**TEXTO DADO**
Una persona es asertiva siempre que sea capaz de ejercer y defender sus derechos personales, y siempre que al hacerlo no violente los derechos de los demás. Siendo así, hay dos formas de comportamiento que alejan de la asertividad hacia dos extremos opuestos. La primera es la de la persona sumisa, inhibida que se deja manipular por otros. La segunda es la de la persona que, en aras de defender sus derechos se muestra agresiva violentando los derechos de los demás.
Dicho de otra forma, la asertividad es una forma de comportamiento que se encuentra en la zona intermedia entre la sumisión y la agresión. La persona asertiva es aquella que tiene la capacidad para cuidar de sí mismo. Alguien que sin ser individualista se reconoce como un individuo con derechos propios, y que, a su vez, reconoce los derechos que los demás tienen. Con esta actitud va creando un estado mental saludable, el cual se refleja en su capacidad para expresar adecuadamente lo que se piensa y siente, así como para comprender los que piensan y sienten los otros.
Los derechos que creemos tener están íntimamente relacionados con los valores que tenemos. Los valores son motivaciones fundamentales, intereses que nos impulsan a tener actitudes y comportamientos en concordancia con ellos y, en consecuencia, a defenderlos. La persona agresiva considera que tiene derechos innumerables y que no son negociables, mientras que, por el contrario, la persona sumisa piensa que sus derechos son pocos y completamente negociables.
Cada persona tiene sus propias creencias, mismas que van determinando su personal jerarquía de valores. Es a partir de ella que cada uno genera su propia identidad. Es decir, que la imagen que cada uno tiene de sí mismo está en íntima relación con sus creencias y valores. La defensa de la identidad personal es un proceso natural y saludable. De ahí que, sea de nuestro agrado o no, tendemos a defender nuestra identidad para mantener la salud mental.

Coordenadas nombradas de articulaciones
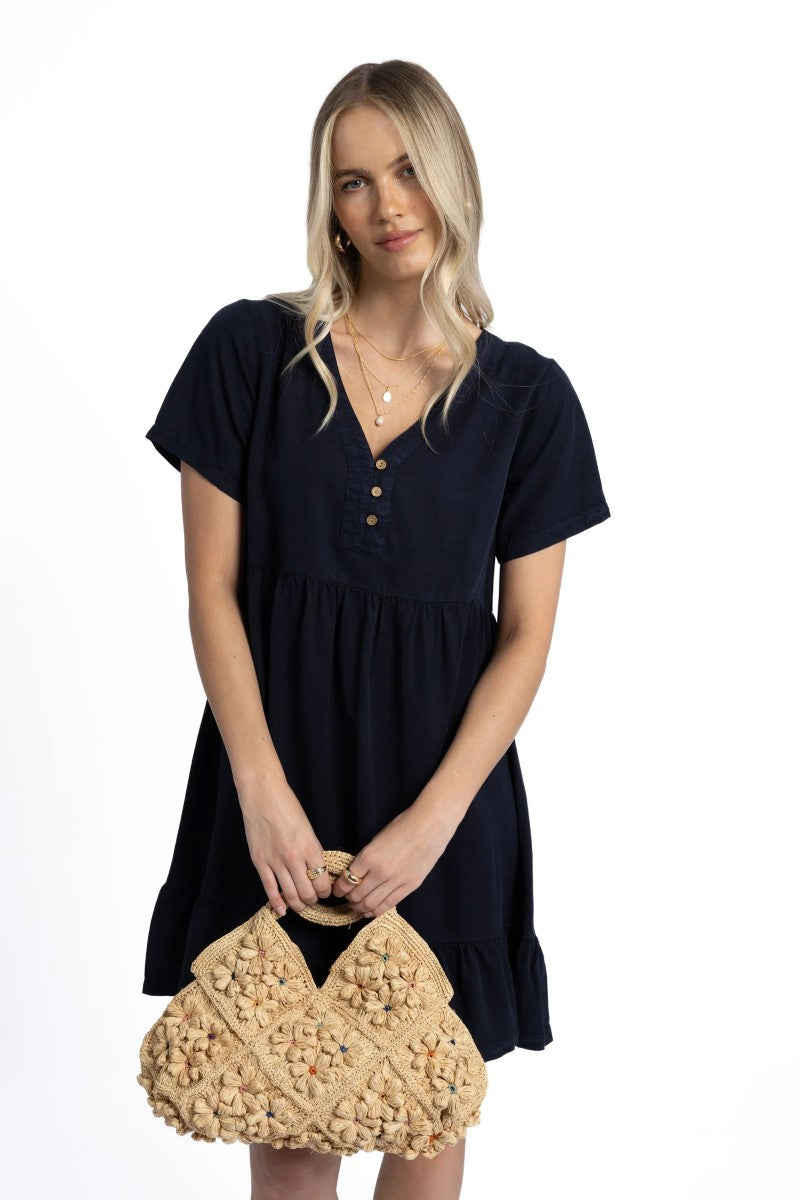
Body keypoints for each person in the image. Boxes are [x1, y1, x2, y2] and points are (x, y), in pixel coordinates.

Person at [141, 59, 611, 1200]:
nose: (386, 205)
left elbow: (525, 639)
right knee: (288, 1136)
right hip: (277, 789)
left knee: (418, 1126)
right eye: (351, 182)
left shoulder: (527, 401)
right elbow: (212, 589)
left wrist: (433, 824)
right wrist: (259, 790)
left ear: (450, 175)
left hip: (438, 807)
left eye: (405, 170)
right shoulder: (250, 354)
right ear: (327, 206)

**CONSIGNA 1**
Según el texto sobre la asertividad, ¿qué piensa la persona sumisa acerca de sus derechos?
**CONSIGNA 2**
Reanude el texto sobre la asertividad a partir del punto en que se interrumpe.

**RESPUESTA 1**
Piensa que sus derechos son pocos y completamente negociables.

**RESPUESTA 2**
La asertividad, como muchas otras cosas, es un proceso que tiene que irse perfeccionando. Se trata de una habilidad de comunicación que se aprende y cultiva, y que está íntimamente relacionada con la afirmación de la identidad propia. Es un hecho que fortalece la autoestima y la propia dignidad, pues no se puede solicitar ser respetado por otros, si cada uno no se respeta a sí mismo. En consecuencia, facilita controlar la violencia interior para proteger inteligentemente la dignidad, sin afectar a nadie más.
También podemos señalar que la asertividad ayuda a resolver problemas, así como a mejorar la comunicación. Como resultado de ello, permite construir relaciones más funcionales, más directas y auténticas. Toda relación, por las diferencias naturales de perspectivas personales, es susceptible de generar problemas. Los problemas interpersonales sólo pueden resolverse si se dispone de toda la información relevante con relación a lo que en verdad pensamos y sentimos y, si a la vez, somos capaces de comunicarlos de manera asertiva.
Ciertamente que comportarse asertivamente requiere de dominar ciertos obstáculos. Entre ellos encontramos el miedo. Cuando el miedo hace su aparición las consecuencias pueden llegar a ser desastrosas. El temor a que los derechos propios no sean respetados pueden llevar a uno de dos comportamientos, o bien a renunciar a ellos terminando por perder el sentido de la autoestima, o, por el contrario, a hacer una defensa tan extrema que se termina por mostrar una postura agresiva.
En ocasiones el miedo se asocia con el sentimiento de culpa, lo que también produce resultados inadecuados. La culpa que despierta el miedo de herir a alguien tiene como consecuencia que limitemos nuestra capacidad para ser asertivos. El sentido de culpa mal entendido puede llevar a una persona a buscar, de manera obsesiva, “ser bueno”. También puede generar el temor a ser “mal evaluado” por los demás. En última instancia, se trata de una pobre autoestima y falta de seguridad personal, que puede derivar en juzgarse y castigarse a sí mismo.
Cuando la mirada de los demás lleva más allá de la culpa se llega a lo que llamamos vergüenza. Si se tiene miedo a actuar de forma errónea y hacer el ridículo, la tendencia será la de ocultar los sentimientos y las necesidades, pues al hacerlos la persona llega a sentirse psicológicamente desnuda, vulnerable, expuesta a la crítica de los demás, ya bien sea esta real o sólo imaginada.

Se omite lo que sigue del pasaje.